■ What this task involves
Lines below starting with the line with "3 mN + 5 N |" and going on through the line with "For all schemes" must be output exactly; the rest of the records must be left out.

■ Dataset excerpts
--*--

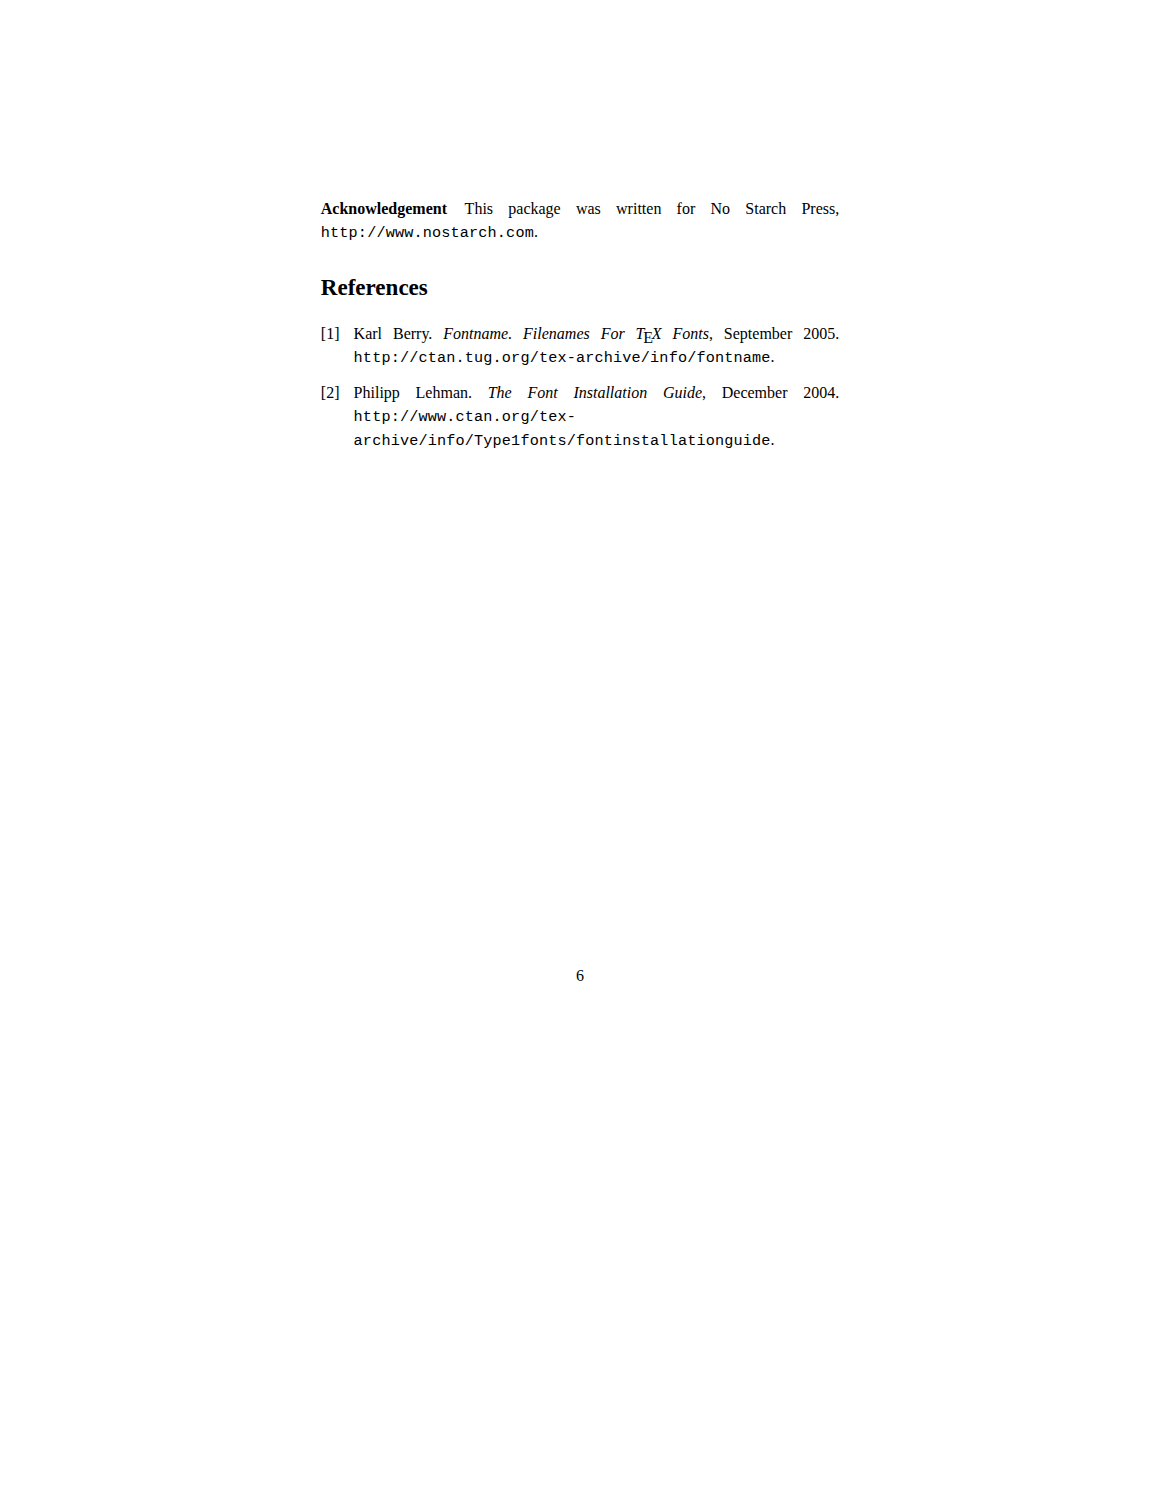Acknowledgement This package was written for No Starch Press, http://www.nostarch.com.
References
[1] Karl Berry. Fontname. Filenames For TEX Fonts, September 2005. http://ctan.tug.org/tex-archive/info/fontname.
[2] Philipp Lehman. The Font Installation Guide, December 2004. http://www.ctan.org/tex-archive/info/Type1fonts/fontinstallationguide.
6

--*--

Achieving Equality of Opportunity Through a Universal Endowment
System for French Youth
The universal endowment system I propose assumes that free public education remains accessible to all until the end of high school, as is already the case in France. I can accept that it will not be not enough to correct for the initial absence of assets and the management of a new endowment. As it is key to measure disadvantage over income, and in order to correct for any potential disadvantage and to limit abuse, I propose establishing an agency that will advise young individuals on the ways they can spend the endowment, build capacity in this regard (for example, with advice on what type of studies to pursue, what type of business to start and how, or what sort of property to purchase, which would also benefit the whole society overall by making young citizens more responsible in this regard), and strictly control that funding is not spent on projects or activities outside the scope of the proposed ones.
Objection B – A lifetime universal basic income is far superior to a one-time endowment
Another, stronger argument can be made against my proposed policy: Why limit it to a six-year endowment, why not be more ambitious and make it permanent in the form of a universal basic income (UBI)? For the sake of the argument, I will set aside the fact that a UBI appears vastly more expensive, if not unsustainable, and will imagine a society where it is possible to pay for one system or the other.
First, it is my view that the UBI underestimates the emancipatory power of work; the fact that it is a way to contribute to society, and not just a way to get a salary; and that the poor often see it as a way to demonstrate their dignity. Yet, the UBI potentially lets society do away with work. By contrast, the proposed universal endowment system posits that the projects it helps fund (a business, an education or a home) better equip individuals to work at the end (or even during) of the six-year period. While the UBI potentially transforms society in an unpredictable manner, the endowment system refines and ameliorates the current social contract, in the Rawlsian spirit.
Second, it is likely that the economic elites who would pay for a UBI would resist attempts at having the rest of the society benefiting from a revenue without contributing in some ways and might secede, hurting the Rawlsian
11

--*--

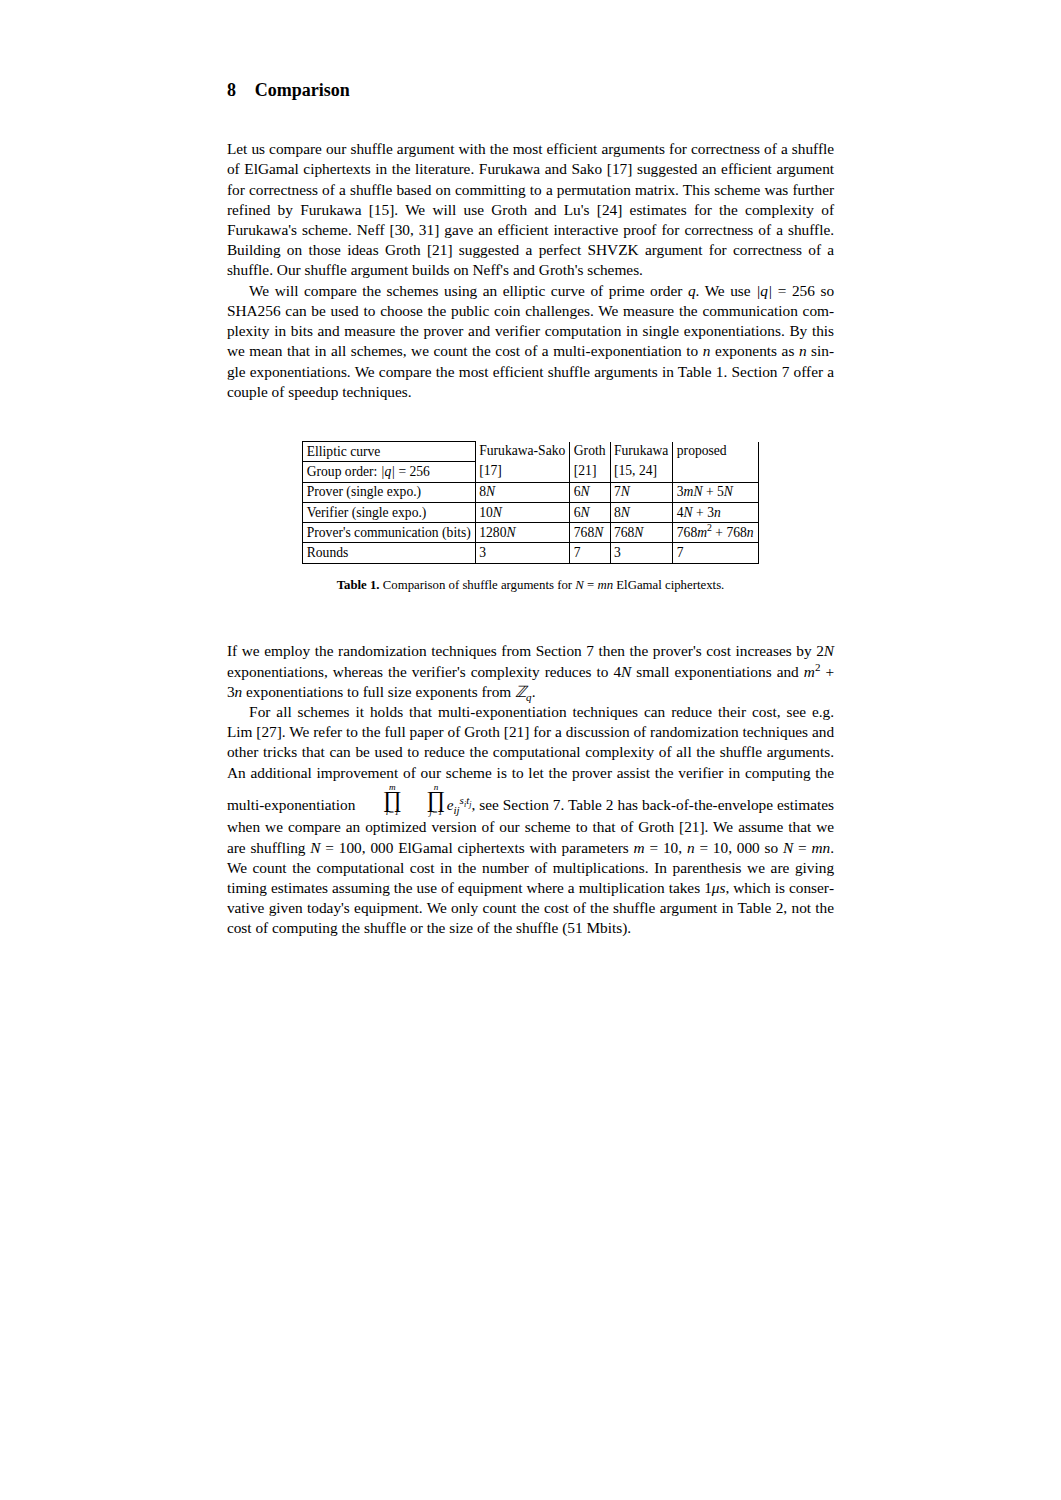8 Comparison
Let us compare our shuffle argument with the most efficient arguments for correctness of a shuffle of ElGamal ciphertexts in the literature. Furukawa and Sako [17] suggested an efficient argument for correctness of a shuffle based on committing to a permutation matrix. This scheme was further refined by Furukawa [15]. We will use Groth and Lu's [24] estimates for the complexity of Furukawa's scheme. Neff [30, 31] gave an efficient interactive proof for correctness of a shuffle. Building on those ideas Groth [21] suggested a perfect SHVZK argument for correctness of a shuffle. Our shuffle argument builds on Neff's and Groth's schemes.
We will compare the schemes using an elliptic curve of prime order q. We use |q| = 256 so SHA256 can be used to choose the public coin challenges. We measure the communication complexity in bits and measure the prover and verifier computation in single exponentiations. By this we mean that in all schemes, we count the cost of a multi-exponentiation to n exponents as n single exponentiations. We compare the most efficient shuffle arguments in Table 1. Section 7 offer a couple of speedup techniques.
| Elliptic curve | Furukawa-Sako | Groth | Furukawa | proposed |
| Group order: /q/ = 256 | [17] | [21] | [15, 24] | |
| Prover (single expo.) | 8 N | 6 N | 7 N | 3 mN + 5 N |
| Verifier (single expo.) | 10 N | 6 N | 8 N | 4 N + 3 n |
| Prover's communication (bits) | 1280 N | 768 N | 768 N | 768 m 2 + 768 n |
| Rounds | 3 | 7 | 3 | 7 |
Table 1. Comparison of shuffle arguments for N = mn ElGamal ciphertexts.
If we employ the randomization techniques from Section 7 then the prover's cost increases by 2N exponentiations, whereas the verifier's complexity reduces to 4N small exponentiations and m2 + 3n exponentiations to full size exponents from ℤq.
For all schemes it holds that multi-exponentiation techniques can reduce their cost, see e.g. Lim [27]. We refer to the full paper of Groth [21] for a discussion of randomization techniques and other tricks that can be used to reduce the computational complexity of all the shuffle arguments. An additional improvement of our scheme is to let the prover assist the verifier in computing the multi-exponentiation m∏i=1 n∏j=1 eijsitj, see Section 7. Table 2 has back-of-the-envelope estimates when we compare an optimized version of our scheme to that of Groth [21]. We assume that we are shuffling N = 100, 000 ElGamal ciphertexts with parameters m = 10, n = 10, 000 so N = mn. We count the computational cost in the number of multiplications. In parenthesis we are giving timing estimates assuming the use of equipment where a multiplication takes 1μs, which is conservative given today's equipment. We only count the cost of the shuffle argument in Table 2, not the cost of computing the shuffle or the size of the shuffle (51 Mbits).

--*--

■ Solution to this problem
| Prover (single expo.) | 8 N | 6 N | 7 N | 3 mN + 5 N |
| Verifier (single expo.) | 10 N | 6 N | 8 N | 4 N + 3 n |
| Prover's communication (bits) | 1280 N | 768 N | 768 N | 768 m 2 + 768 n |
| Rounds | 3 | 7 | 3 | 7 |
Table 1. Comparison of shuffle arguments for N = mn ElGamal ciphertexts.
If we employ the randomization techniques from Section 7 then the prover's cost increases by 2N exponentiations, whereas the verifier's complexity reduces to 4N small exponentiations and m2 + 3n exponentiations to full size exponents from ℤq.
For all schemes it holds that multi-exponentiation techniques can reduce their cost, see e.g. Lim [27]. We refer to the full paper of Groth [21] for a discussion of randomization techniques and other tricks that can be used to reduce the computational complexity of all the shuffle arguments. An additional improvement of our scheme is to let the prover assist the verifier in computing the multi-exponentiation m∏i=1 n∏j=1 eijsitj, see Section 7. Table 2 has back-of-the-envelope estimates when we compare an optimized version of our scheme to that of Groth [21]. We assume that we are shuffling N = 100, 000 ElGamal ciphertexts with parameters m = 10, n = 10, 000 so N = mn. We count the computational cost in the number of multiplications. In parenthesis we are giving timing estimates assuming the use of equipment where a multiplication takes 1μs, which is conservative given today's equipment. We only count the cost of the shuffle argument in Table 2, not the cost of computing the shuffle or the size of the shuffle (51 Mbits).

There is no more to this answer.